Sin tener en cuenta la maliciosa insinuación, Gunnie reflexionó y respondió con frialdad:
—Cuando era pequeño, me dejaban verlo una vez al mes. Entonces estábamos unidos. Era, y es, el único hombre que se ha preocupado por mí. Le quiero. Y no deseo que muera solo.
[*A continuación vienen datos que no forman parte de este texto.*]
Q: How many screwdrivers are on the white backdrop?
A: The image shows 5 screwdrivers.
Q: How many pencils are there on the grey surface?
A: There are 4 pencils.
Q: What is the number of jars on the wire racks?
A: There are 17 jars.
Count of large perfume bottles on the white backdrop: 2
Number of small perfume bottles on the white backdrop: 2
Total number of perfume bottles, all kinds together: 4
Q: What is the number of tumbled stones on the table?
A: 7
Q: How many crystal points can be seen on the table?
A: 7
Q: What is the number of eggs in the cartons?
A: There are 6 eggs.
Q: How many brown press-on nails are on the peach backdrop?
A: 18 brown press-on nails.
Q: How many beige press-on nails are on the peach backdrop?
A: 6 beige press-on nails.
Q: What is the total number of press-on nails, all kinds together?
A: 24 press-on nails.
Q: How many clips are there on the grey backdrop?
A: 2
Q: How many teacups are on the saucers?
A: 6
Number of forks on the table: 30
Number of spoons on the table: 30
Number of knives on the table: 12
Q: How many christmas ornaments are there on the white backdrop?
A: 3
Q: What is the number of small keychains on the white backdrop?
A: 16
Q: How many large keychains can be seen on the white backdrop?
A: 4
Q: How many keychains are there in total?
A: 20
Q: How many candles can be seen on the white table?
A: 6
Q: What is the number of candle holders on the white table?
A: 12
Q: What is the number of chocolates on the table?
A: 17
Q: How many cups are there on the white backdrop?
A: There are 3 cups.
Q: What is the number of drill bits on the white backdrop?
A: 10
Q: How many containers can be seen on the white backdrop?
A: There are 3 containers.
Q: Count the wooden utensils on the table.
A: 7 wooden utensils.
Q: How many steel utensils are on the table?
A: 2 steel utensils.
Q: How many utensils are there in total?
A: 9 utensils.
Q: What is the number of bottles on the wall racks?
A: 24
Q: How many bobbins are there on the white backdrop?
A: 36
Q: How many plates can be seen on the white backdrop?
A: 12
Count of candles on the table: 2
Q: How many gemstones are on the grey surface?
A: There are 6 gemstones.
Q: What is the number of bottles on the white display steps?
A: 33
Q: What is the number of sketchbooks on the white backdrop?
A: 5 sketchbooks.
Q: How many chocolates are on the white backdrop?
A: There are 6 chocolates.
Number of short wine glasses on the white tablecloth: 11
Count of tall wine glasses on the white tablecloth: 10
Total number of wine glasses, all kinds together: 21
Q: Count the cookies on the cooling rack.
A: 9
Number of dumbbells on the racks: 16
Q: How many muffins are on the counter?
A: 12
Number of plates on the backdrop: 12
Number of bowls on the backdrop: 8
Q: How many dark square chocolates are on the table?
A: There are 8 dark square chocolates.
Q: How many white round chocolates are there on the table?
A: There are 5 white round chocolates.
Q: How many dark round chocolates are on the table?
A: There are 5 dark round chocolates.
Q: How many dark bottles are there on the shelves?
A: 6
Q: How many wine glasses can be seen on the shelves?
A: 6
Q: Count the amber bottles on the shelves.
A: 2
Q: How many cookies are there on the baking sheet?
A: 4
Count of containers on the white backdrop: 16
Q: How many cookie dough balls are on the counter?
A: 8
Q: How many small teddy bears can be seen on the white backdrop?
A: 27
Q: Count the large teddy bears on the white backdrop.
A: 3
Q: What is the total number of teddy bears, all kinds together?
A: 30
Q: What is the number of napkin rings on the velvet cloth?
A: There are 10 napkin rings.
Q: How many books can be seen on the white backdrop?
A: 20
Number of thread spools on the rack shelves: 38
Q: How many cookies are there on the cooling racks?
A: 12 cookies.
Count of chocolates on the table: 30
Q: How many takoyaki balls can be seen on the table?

Puede bu... burlarse de mí si eso le divierte. Me da igual. Su opinión no significa nada para mí.
—Tranquilo, encanto. —Su voz reflejó cierta diversión—. Detecto indicios de un carácter sin duda heredado de su padre. He visto cómo le brillan los ojos cuando pierde los estribos por alguna insignificancia.
—¿Co... conoce a mi padre? —preguntó sorprendido.
—Claro. Todos los hombres amantes del placer han estado alguna vez en el Atthaphan's. Su padre es un buen tipo, aunque tan explosivo como un polvorín. Por cierto, ¿cómo diablos se casó una Phunsawat con un don nadie?
—Entre otras cosas, mi madre debió de considerarlo un medio para escapar de su familia.
—Lo mismo que en nuestro caso. Existe cierta simetría ¿no?
—Espero que la si... simetría termine ahí. Porque me concibieron poco después de casarse y mi madre murió en el parto.
—No lo dejaré embarazado si no quiere —comentó él con desfachatez—. Es bastante fácil evitarlo: fundas, gomas, además de... —Se detuvo al ver su expresión y soltó una carcajada—. Dios mío, ha abierto unos ojos como platos. ¿Lo he alarmado? No me diga que sus amigos casados no le han hablado de estas cosas. Gunnie meneó la cabeza. Aunque Bas Itthipat a veces se mostraba dispuesto a explicar algunos de los misterios de la vida conyugal, jamás había mencionado dispositivos para evitar el embarazo.
—Dudo que ellos los conozcan —dijo, y él rió de nuevo.
—Estaré encantado de ilustrarlo cuando lleguemos a Escocia. —St. Jumpol esbozó una sonrisa que a los hermanos Kanawut les habría resultado encantadora, aunque no habrían advertido el brillo calculador de los ojos—. ¿Ha pensado que quizá disfrute lo suficiente de nuestra consumación como para desear repetir, cielo?
Con qué facilidad pronunciaba palabras cariñosas.
—No —contestó Gunnie—. Eso no pasará.
—Mmm... —Murmuró él con un sonido parecido al ronroneo de un gato—. Me gustan los retos.
—Pu... puede que me guste acostarme con usted —aclaró Gunnie mirándolo a los ojos, a pesar de que sostenerle la mirada lo hizo sonrojar—. Espero que así sea. Pero no cambiaré de parecer. Porque sé cómo es usted y de lo que es capaz.
—Todavía no ha visto lo peor, encanto —repuso él casi con ternura.